Without a block, both return an Enumerator:

h = { a: 1, b: 2, c: 3 }

h.reject.each { |k, v| v.even? }   # => {:a=>1, :c=>3}
h.reject!.each { |k, v| v.even? } # => {:a=>1, :c=>3}

This lets you pass the Enumerator to lazy or chain other iterator methods.

Common Patterns

Cleaning nil values from user input

input = { name: "Alice", email: "alice@example.com", phone: nil, age: nil }

input.reject { |_k, v| v.nil? }
# => {:name=>"Alice", :email=>"alice@example.com"}

Removing entries by key pattern

env = { RAILS_ENV: "production", RACK_ENV: "production", DEBUG: "true", HOME: "/root" }

env.reject { |key, _| key.to_s.start_with?("RAILS") }
# => {:DEBUG=>"true", :HOME=>"/root"}

Chaining filters

data = { a: 1, b: 2, c: 3, d: 4, e: 5, f: 6 }

data.select { |k, v| v > 2 }.reject { |k, v| v.even? }
# => {:c=>3, :e=>5}

Edge Cases

Empty hash: reject returns {}. reject! returns nil.

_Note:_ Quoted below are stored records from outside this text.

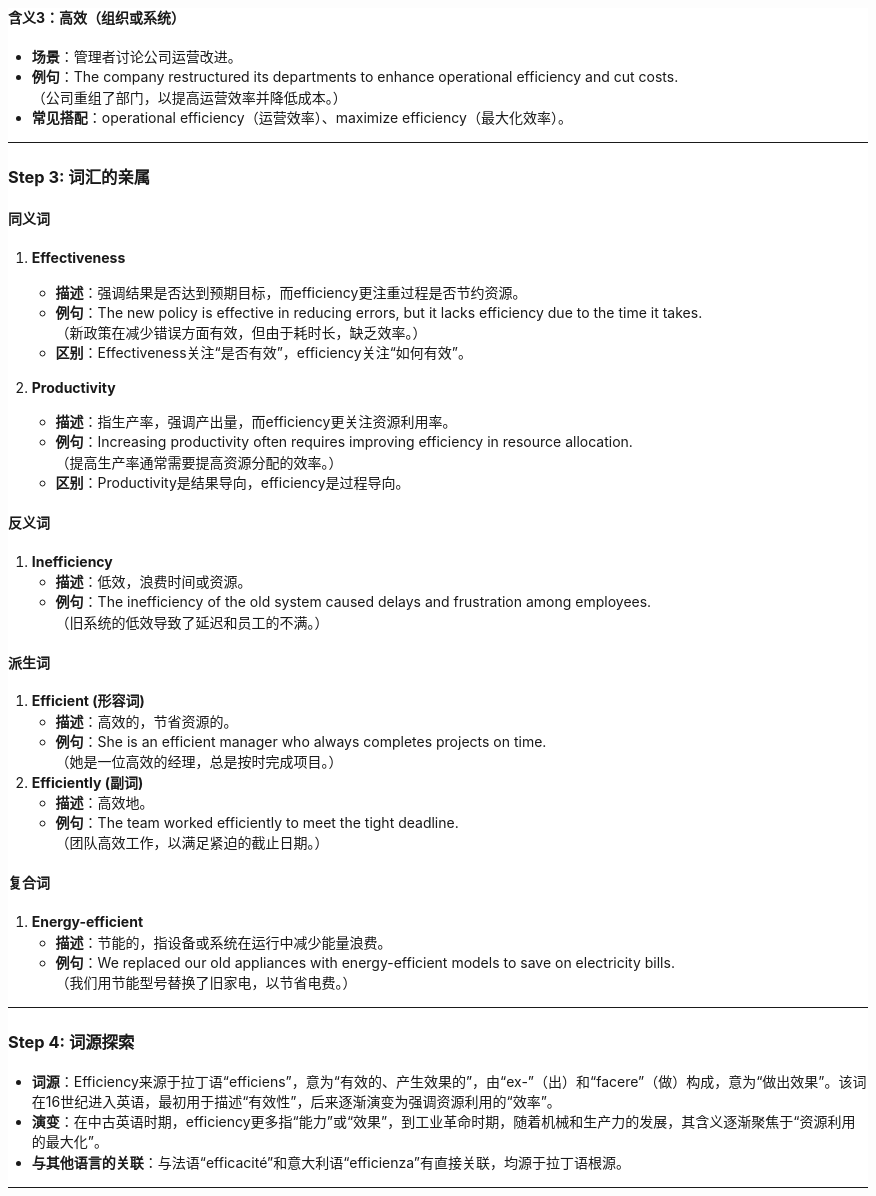 #### **含义3：高效（组织或系统）**
- **场景**：管理者讨论公司运营改进。
- **例句**：The company restructured its departments to enhance operational efficiency and cut costs.  
  （公司重组了部门，以提高运营效率并降低成本。）
- **常见搭配**：operational efficiency（运营效率）、maximize efficiency（最大化效率）。

---

### **Step 3: 词汇的亲属**

#### **同义词**
1. **Effectiveness**  
   - **描述**：强调结果是否达到预期目标，而efficiency更注重过程是否节约资源。  
   - **例句**：The new policy is effective in reducing errors, but it lacks efficiency due to the time it takes.  
     （新政策在减少错误方面有效，但由于耗时长，缺乏效率。）
   - **区别**：Effectiveness关注“是否有效”，efficiency关注“如何有效”。

2. **Productivity**  
   - **描述**：指生产率，强调产出量，而efficiency更关注资源利用率。  
   - **例句**：Increasing productivity often requires improving efficiency in resource allocation.  
     （提高生产率通常需要提高资源分配的效率。）
   - **区别**：Productivity是结果导向，efficiency是过程导向。

#### **反义词**
1. **Inefficiency**  
   - **描述**：低效，浪费时间或资源。  
   - **例句**：The inefficiency of the old system caused delays and frustration among employees.  
     （旧系统的低效导致了延迟和员工的不满。）

#### **派生词**
1. **Efficient (形容词)**  
   - **描述**：高效的，节省资源的。  
   - **例句**：She is an efficient manager who always completes projects on time.  
     （她是一位高效的经理，总是按时完成项目。）
2. **Efficiently (副词)**  
   - **描述**：高效地。  
   - **例句**：The team worked efficiently to meet the tight deadline.  
     （团队高效工作，以满足紧迫的截止日期。）

#### **复合词**
1. **Energy-efficient**  
   - **描述**：节能的，指设备或系统在运行中减少能量浪费。  
   - **例句**：We replaced our old appliances with energy-efficient models to save on electricity bills.  
     （我们用节能型号替换了旧家电，以节省电费。）

---

### **Step 4: 词源探索**

- **词源**：Efficiency来源于拉丁语“efficiens”，意为“有效的、产生效果的”，由“ex-”（出）和“facere”（做）构成，意为“做出效果”。该词在16世纪进入英语，最初用于描述“有效性”，后来逐渐演变为强调资源利用的“效率”。
- **演变**：在中古英语时期，efficiency更多指“能力”或“效果”，到工业革命时期，随着机械和生产力的发展，其含义逐渐聚焦于“资源利用的最大化”。
- **与其他语言的关联**：与法语“efficacité”和意大利语“efficienza”有直接关联，均源于拉丁语根源。

---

All pairs rejected: reject returns {}. reject! returns self (the now-empty hash).

Default values are not copied to the new hash:

h = Hash.new(0)
h[:missing]  # => 0

h.reject { |k, v| v > 10 }
h[:missing]  # => 0  (original unchanged)

The default value or proc is not copied to the returned hash by reject. The new hash has nil defaults.